Wednesday, 9 April 2008

Is its "central-zion" model of control killing the JA?

In the 9 months since I helped someone leave the JA (and he stayed with me over the summer), a further 4 people have left the same household and contacted me and another two have left it to be part of another one, where they can be confident of less friction with the house leader. The leader they are leaving, whose style of "shepherding" most closely follows the more traditional, hardline, central zion model is a zealot for Noel's style because he attached his church group to the JA only in recent years, and presumably wants to make a good impression.

So the household with which I was in contact a year ago now only has three adults and a child; only one adult is not actually a member of the elder's family. This household now has fewer members than when it joined the JA wholesale about five years ago, suggesting that, far from the JA regime bringing more people to Christ and nurturing them, it is stifling and oppressive....and certainly this has been the experience of all 7 of the people who opted to leave this household in the last year.

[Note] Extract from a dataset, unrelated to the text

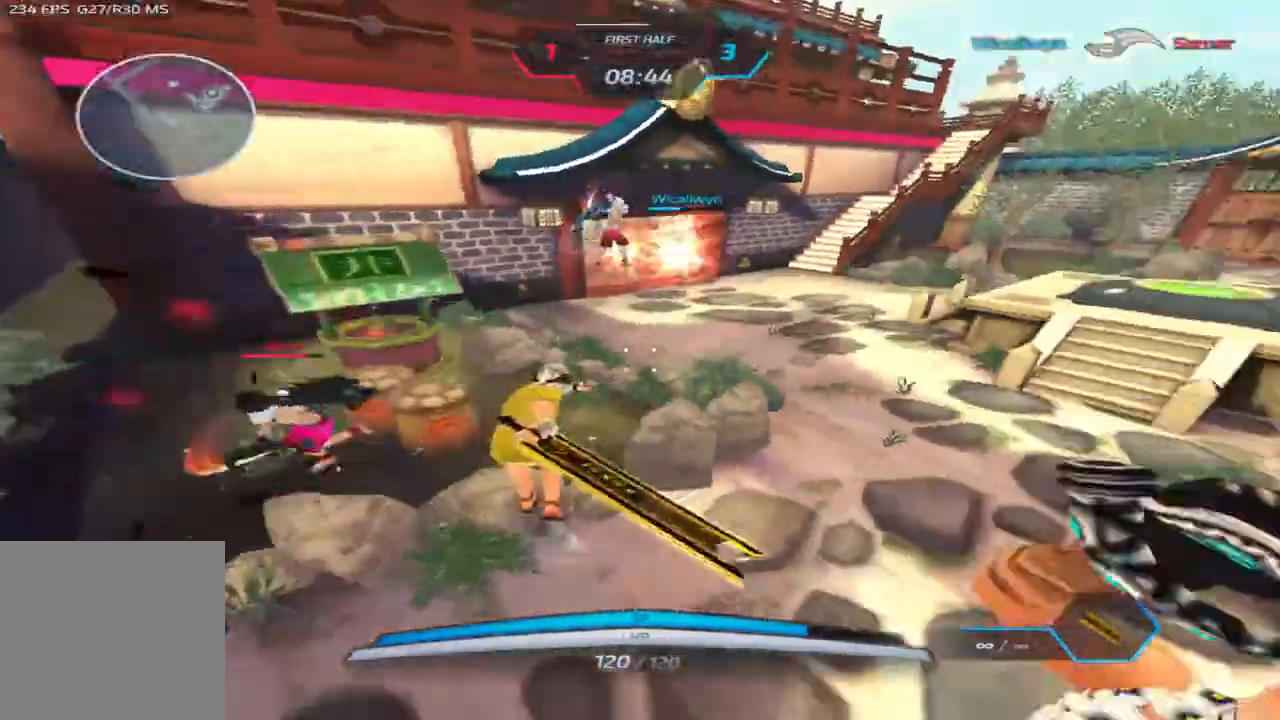
{"keys": ["a", "space"], "events": [[33, "3", "down"], [67, "space", "up"], [117, "3", "up"], [500, "space", "down"]]}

The two adult non-community members, a husband and wife, who ironically bought the house for the elder's house-church, originally (before it became subsumed into the JA), have opted to be associated with another one in another city, where the model of shepherding has a more laissez faire reputation; or "slack and compromising", as the elder they are leaving characterises it. It may have been his judgementalism which confirmed this couple in their belief that this would be a more appealing place to worship.

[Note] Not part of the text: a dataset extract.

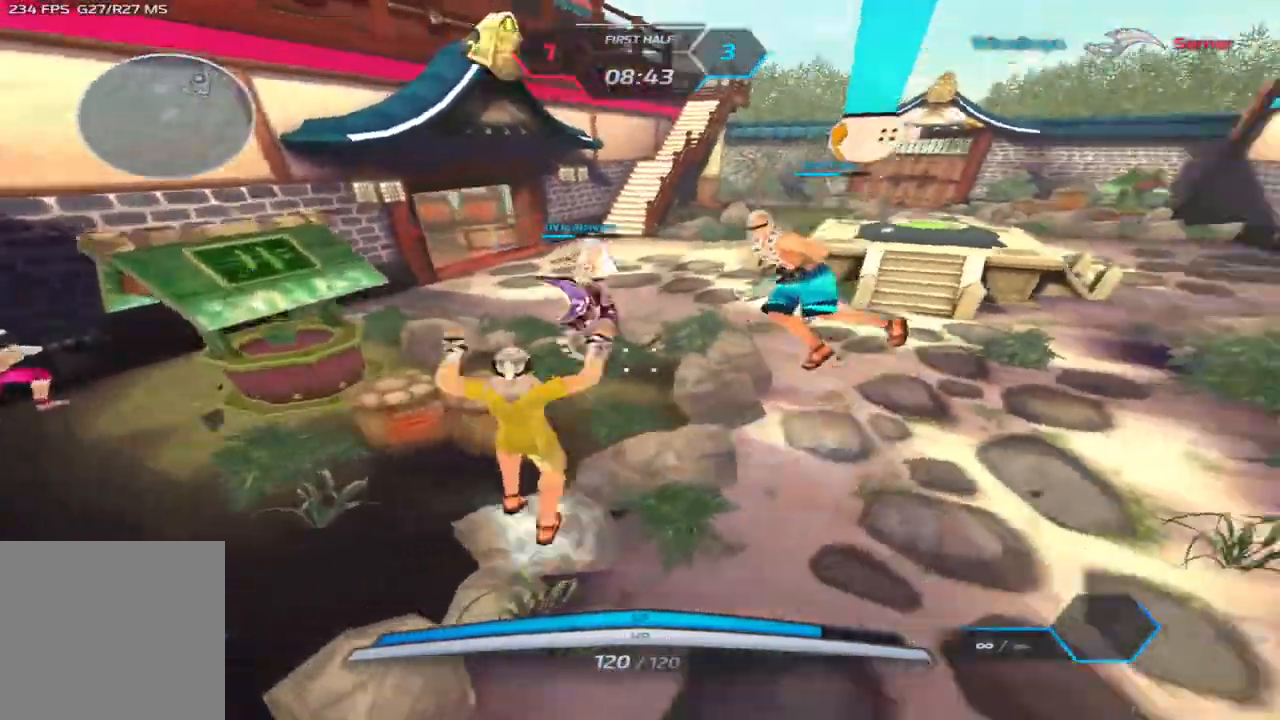
{"keys": ["a"], "events": [[33, "2", "down"], [83, "space", "up"], [117, "2", "up"], [300, "a", "up"], [450, "a", "down"]]}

The irony which will be lost on the declining household is that the "slack and compromising" one has a thriving congregation. It's elder, Ian, was in the church when I was a member twenty-something years ago and is a lovely chap, who I know to be a solid Christian with a large family, all of whom are enthusiastic Christians, while the more intense elder's children who are old enough to have left home have done so, and while devoted children, are not associated with the church in any way.

The JA will usually tell anyone who alludes to the church's unsavoury past that things have changed, that the church has outlived its earlier experiments in community, where many mistakes were made, but where the church is now mature, more sensitive. But all 5 of my contacts tell me just the same sorts of stories about bullying and control as were typical in my time. What I think is most interesting though, is that their experiences were at the hands of someone who did not join until nearly two decades after I left, while the more liberal households are those that are considered backslidden...and are led by people who were around in my time. As an outsider, it was strange to be told by the intense elder that this other household was backslidden. It seemed that there was no sense of faithfulness to fellow members of the Jesus Army....even when talking to me, a known critic of the JA.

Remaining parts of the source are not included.